Case Study: Senior Engineer Struggling to Meet Expectations

Sid Mustafa
March 1, 2024

The CTO of a start-up is facing a challenge with a Senior Engineer who, despite a promising start and strong technical skills, is delivering work far slower than expected. This situation has arisen after replacing a previous bad hire and deciding how to “delicately” proceed.

Team Composition

There are three team members: a Junior, a QA and the Senior Engineer. The start-up is at a seed stage, emphasising the critical role of each team member.

“The skills and experience that made him a senior might not include being able to rapidly navigate your codebase/architecture/domain combination”.

Glenn P.

Performance Concerns

Issues ranged from environment setup difficulties to absence on critical delivery days. A crucial ticket is now delayed, prompting a meeting to discuss performance and expectations.

The Key Questions

How would you address the performance issue without demoralising the team or the individual?

What are possible ways to avoid similar hiring challenges in the future, considering the reluctance of senior candidates to engage in extensive interview processes?

Your Thoughts

Your insights and experiences could greatly assist in navigating this complex situation. Share your thoughts and advice in the comments below!

This case study reflects the nuanced challenges of start-up leadership, especially in balancing team dynamics, individual performance and company culture.

Peer Advice (from our CTO Community)

Jamaica F.

Interesting question, having been the “slow guy”, a couple of thoughts…

Before jumping to conclusions or doing anything drastic, in my opinion, it’s critical to understand what’s going on on his end. Is this a bad fit or has there just been miscommunication on expectations?

In no particular order:

  • How exactly has he been spending his time? Is he trying to really learn how things work in a new system with new tools? Refactoring and writing tests? If so how much? Is there too much context-switching?
  • What is his philosophy on tech debt?
  • What does he think his fundamental role is: to standardize processes and model good practices to JR dev or to just GSD?
  • Are expectations around delivery timelines totally clear to him?
  • As the new guy, where it sounds like others are starting to look up to him, does he feel safe potentially breaking things? (or shipping suboptimal solutions?)
  • As the only senior with you very busy with other things, does he have the support he needs? Does he feel comfortable bouncing ideas off of you, etc. or does he feel like he needs to do as much as he possibly can on his own (impacting delivery time)?

Glenn P.

I’d suggest here that 6 weeks in is a good time to have the intervention and do a deep-dive into what is preventing good performance.

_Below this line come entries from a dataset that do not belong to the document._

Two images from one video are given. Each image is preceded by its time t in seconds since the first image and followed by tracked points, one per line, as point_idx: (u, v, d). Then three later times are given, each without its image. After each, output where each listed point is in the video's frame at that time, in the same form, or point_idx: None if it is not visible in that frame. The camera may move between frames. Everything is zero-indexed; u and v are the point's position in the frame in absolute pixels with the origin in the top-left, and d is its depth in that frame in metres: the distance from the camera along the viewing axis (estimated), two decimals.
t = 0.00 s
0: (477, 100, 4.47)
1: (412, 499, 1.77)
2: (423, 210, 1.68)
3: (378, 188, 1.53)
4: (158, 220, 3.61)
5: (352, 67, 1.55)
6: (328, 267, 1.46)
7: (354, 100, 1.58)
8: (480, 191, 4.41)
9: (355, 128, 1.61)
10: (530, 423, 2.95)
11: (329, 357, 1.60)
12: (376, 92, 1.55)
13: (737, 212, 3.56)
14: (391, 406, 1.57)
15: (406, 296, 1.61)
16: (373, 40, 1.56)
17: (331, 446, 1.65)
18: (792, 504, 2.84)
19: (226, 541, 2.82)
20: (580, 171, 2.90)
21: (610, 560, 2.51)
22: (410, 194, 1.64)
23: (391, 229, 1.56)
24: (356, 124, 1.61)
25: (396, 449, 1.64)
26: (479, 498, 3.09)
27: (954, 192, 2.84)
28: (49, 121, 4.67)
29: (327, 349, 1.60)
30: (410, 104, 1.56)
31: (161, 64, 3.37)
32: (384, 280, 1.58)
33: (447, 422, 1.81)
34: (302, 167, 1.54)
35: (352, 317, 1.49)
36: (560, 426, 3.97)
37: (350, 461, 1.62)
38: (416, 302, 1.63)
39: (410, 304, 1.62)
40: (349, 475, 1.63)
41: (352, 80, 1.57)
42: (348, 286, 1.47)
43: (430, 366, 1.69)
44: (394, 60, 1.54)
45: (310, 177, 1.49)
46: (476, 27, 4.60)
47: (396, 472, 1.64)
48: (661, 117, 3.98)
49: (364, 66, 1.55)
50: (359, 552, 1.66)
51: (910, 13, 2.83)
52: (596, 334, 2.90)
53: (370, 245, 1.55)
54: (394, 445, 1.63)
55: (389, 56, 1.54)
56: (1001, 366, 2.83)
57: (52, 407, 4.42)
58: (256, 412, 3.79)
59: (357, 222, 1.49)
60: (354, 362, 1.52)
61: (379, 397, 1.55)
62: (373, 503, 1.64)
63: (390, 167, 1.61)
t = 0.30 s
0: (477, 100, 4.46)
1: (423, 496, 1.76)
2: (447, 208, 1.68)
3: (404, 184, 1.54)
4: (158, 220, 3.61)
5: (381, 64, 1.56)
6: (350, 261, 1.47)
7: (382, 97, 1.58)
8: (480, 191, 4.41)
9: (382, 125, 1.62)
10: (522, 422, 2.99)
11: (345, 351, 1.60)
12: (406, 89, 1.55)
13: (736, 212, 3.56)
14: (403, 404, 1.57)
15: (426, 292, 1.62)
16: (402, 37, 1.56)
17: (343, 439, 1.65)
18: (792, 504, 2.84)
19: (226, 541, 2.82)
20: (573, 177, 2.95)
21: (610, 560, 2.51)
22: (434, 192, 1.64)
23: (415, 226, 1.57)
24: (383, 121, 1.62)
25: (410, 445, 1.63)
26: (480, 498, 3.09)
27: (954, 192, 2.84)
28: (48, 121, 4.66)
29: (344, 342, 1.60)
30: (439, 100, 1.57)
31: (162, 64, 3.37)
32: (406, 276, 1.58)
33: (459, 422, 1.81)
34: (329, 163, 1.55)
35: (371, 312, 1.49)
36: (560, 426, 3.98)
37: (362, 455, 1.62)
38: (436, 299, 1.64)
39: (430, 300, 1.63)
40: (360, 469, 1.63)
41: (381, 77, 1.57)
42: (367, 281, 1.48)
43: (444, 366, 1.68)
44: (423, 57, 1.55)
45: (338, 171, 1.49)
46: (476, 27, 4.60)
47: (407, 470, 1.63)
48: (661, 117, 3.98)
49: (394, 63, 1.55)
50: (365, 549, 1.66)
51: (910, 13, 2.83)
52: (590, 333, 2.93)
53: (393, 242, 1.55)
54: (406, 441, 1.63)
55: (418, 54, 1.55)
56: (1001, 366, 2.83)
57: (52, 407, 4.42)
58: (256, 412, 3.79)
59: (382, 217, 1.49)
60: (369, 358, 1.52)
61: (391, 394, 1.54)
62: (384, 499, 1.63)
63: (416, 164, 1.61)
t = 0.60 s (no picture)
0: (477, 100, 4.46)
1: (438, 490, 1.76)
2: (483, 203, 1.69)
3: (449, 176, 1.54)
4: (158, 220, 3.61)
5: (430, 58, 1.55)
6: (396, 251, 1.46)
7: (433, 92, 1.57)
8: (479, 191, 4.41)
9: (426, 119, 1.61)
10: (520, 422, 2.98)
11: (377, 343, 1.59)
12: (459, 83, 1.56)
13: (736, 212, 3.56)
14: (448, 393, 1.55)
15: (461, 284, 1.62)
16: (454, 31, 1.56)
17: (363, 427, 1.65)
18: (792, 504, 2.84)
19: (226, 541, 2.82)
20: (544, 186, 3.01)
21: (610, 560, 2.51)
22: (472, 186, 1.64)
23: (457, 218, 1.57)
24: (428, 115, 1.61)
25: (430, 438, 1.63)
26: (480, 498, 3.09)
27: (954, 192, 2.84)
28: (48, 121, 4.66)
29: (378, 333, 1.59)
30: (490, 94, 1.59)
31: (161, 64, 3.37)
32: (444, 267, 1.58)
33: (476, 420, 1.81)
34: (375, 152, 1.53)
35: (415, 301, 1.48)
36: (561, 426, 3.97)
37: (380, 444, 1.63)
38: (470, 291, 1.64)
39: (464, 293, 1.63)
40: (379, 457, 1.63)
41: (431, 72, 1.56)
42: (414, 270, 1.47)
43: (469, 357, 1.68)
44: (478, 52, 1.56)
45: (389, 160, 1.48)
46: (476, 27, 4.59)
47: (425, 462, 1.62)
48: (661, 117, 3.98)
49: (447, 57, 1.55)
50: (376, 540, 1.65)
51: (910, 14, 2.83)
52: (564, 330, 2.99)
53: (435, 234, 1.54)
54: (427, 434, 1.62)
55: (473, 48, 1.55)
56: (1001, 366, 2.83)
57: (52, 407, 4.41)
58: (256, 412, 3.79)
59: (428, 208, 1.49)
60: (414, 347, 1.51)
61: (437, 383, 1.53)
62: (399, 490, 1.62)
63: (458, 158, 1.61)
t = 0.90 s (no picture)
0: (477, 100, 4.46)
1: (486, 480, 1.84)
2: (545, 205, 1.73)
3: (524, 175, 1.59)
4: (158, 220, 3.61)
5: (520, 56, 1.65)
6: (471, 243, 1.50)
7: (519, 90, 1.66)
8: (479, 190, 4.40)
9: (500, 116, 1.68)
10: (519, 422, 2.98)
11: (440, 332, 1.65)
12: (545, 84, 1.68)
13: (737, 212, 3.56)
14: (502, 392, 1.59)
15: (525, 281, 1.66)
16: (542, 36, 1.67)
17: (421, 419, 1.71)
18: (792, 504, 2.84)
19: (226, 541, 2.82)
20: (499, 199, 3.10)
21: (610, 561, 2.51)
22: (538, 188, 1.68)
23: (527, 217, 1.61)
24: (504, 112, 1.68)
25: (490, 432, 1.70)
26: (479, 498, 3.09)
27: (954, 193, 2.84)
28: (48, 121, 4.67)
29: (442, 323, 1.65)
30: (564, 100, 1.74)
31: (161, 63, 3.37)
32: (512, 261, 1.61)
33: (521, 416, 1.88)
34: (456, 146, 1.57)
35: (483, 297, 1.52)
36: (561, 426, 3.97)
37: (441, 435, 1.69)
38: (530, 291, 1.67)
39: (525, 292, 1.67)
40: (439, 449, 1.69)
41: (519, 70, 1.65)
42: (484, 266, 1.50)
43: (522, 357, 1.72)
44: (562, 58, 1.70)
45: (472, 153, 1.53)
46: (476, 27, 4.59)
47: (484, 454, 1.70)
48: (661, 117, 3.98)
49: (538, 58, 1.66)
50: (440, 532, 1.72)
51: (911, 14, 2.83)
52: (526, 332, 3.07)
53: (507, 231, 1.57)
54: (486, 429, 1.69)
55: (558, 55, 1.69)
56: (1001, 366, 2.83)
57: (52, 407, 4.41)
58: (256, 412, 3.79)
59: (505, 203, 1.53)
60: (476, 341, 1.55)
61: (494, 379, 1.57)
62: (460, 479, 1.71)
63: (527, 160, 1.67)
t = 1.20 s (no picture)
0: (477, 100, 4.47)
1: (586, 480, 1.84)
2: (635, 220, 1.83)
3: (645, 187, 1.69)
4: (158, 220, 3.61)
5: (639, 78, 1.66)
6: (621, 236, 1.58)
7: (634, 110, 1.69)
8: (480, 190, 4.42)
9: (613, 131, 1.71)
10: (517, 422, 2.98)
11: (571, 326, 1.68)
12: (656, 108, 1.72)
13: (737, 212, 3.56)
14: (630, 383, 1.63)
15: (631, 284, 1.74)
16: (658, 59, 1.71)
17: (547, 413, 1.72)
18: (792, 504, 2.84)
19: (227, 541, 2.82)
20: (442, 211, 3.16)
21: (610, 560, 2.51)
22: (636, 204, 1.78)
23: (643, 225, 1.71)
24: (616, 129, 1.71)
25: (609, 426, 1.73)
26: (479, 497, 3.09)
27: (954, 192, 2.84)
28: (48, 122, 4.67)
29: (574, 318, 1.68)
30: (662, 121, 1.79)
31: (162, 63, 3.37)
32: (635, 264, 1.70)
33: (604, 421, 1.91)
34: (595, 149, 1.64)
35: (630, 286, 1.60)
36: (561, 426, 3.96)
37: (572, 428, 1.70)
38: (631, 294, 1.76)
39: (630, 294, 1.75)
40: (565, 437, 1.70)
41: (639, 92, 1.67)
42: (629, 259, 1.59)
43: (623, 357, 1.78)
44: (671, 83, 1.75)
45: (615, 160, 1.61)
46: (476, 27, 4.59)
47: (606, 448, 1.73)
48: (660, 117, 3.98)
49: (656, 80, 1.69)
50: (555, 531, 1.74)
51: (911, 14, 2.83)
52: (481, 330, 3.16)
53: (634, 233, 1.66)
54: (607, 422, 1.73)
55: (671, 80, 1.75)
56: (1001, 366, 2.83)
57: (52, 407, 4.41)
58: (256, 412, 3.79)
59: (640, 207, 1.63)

The skills and experience that made him a senior might not include being able to rapidly navigate your codebase/architecture/domain combination.

From what’s been said – there’s lots to like about this individual. However, by the end of February, you need to identify if they were just a great interviewee or just a steady-starter.

It’s right to consider the impact on the team, but in my experience, letting a bad hire go is better for the overall team mood from the day after letting them go.

Ravi B.

There was a discussion about personality types (DiSC or Culture Index etc).

Some people are slow to start and need all the details before they get going. They want to do everything perfectly by evaluating all possible options.

On the other side, you have people that jump into fire with very limited info.

It appears to me that you have a personality mismatch for the size of your company.

Tuomo T.

I’ve had a somewhat similar situation with a senior hire. They were delivering much slower than expected. I talked with them and asked what exactly was taking so long.

Found out that, indeed, it was mostly figuring out the architecture and how things are done and related etc.

Now they’ve been doing a task where domain knowledge is not needed and they are delivering a lot faster.

Depends on the product, but I think 6 weeks may not be enough to learn the code base and get very productive. I think the key is to find out why they are slow and what exactly are they spending their time on. Then find out if they can do anything in a reasonable time. If not, then it’s probably best to let them go sooner rather than later.

Jayson W.

Great points, Ravi. I share the same sentiment. On the surface, it sounds like there were some personality disconnects and or miscommunication expectations.

Given this person’s background, it sounds to me like an architect which may make sense as to why he/she did well with the communicative things in the beginning but may have either not realized they were going to write code or gotten bogged down with the big picture thinking.

Reply from Ravi:

Yeah. As part of hiring we make everyone take the personality test from Culture Index. This gives us an insight into what to expect and helps us with the right expectations on their bias for action, how social/influential they are etc.